Archive for January, 2013

The Financial Crisis: Not a Perfect Storm

Monday, January 14th, 2013

Dr. Richard DeMongWhat role did the human factor play leading to the financial crisis?  What are the difficulties of regulating shadow banks?  Dr. Richard F. DeMong spoke of how the financial system goes awry when risk goes to zero. Listen to the podcast and you’ll also learn the meaning of “moral hazard” and how it played a role in the financial crises of 2008.

Dr. Richard DeMong is the Virginia Bankers Association Professor Emeritus at the McIntire School of Commerce, University of Virginia. Dr. DeMong received a bachelor’s degree from California State University at Long Beach, an MBA from the College of William and Mary, and a Ph.D. from the University of Colorado.
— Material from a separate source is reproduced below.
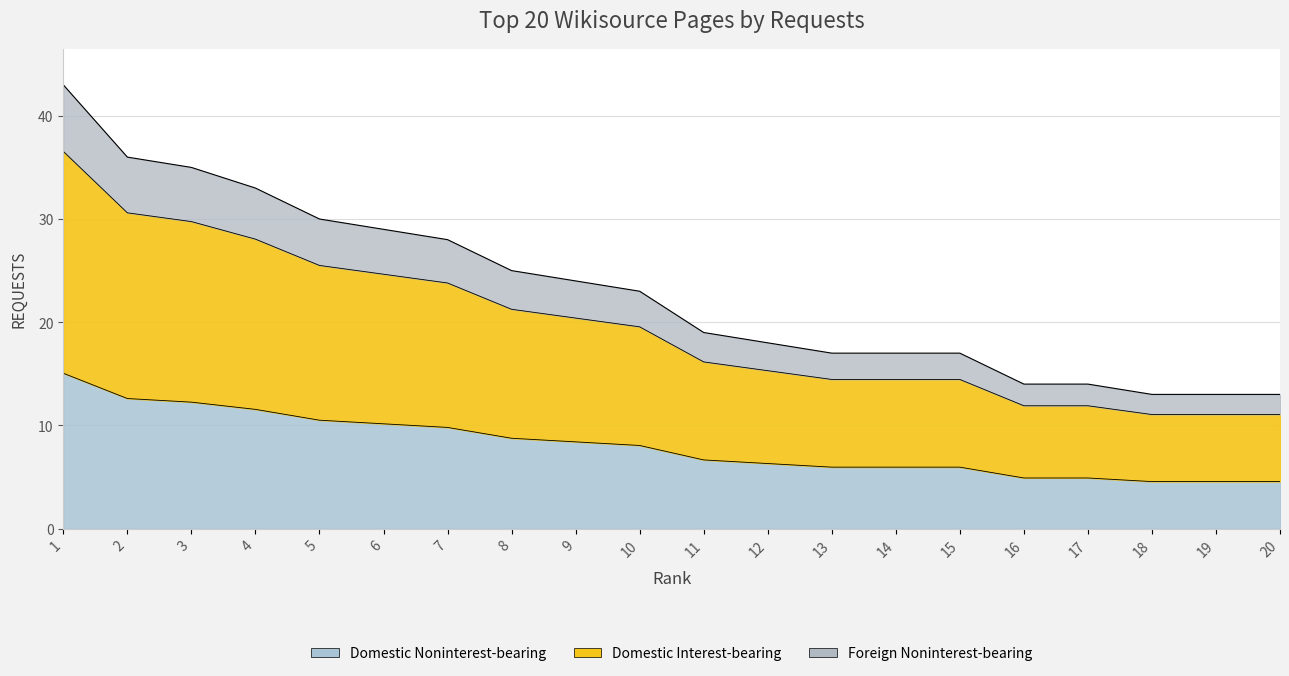

The value at 2 is 58.5. True or false?

False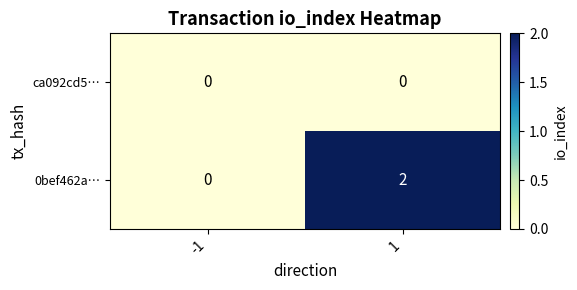

Reading left to right, extract all data points from this chart.

ca092cd5…: -1=0	1=0
0bef462a…: -1=0	1=2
He is the author of numerous articles on subprime lending, managerial finance, investments, small business, and banking in leading finance and banking journals. Colonel DeMong is a retired United States Air Force pilot.

Dr. DeMong spoke at the Wednesday, January 9, 2013 meeting.  The program was moderated by SSV board member Tom Boyd.

Program Summary

Dr. DeMong began by stating that his goal for the presentation was to look at the financial crisis and some of the background so we could be aware of the influences that caused and created the crisis and perhaps prevent them in the future. He described how the overall economic condition developed well in advance of the crisis, and that we should have seen it coming. Yet as humans we get over optimistic that everything is going to continue just as it is today.

He showed how things got off track without the proper infrastructure, regulation, and proper behavior of all the players. At almost every level we had weaknesses that economists would call moral hazards–not understanding the risks people were taking at every level, all the way from the borrowers and investors through the lenders.

Things have changed since he began in banking in the 1950s when banks would use customer’s savings to lend out. That all changed in the 1990s-2000s with the development of shadow banks. Also, the credit was changed—-where AAA securities historically were supposed to have a very low default rate, this was changed by offering subprime loans. These were originally intended for artists, entrepreneurs and others who have erratic income patterns, but soon these loans were being offered to just about anybody and then bundled together as securities with AAA ratings.

Many lenders began using short-term financing for long-term investments because they felt they could sell the securities at a profit, as it seemed there was no limit to continually increasing home prices. What happened then in September and October 2008 was that many of these investors—-including large investment banks–couldn’t roll over their short-term debt and couldn’t meet their obligations. All of this was taking place outside of the regulated banking system.

Dr. DeMong identified the many actors leading to the crisis, the specific mechanisms employed, and why it will continue to be difficult to institute effective regulation.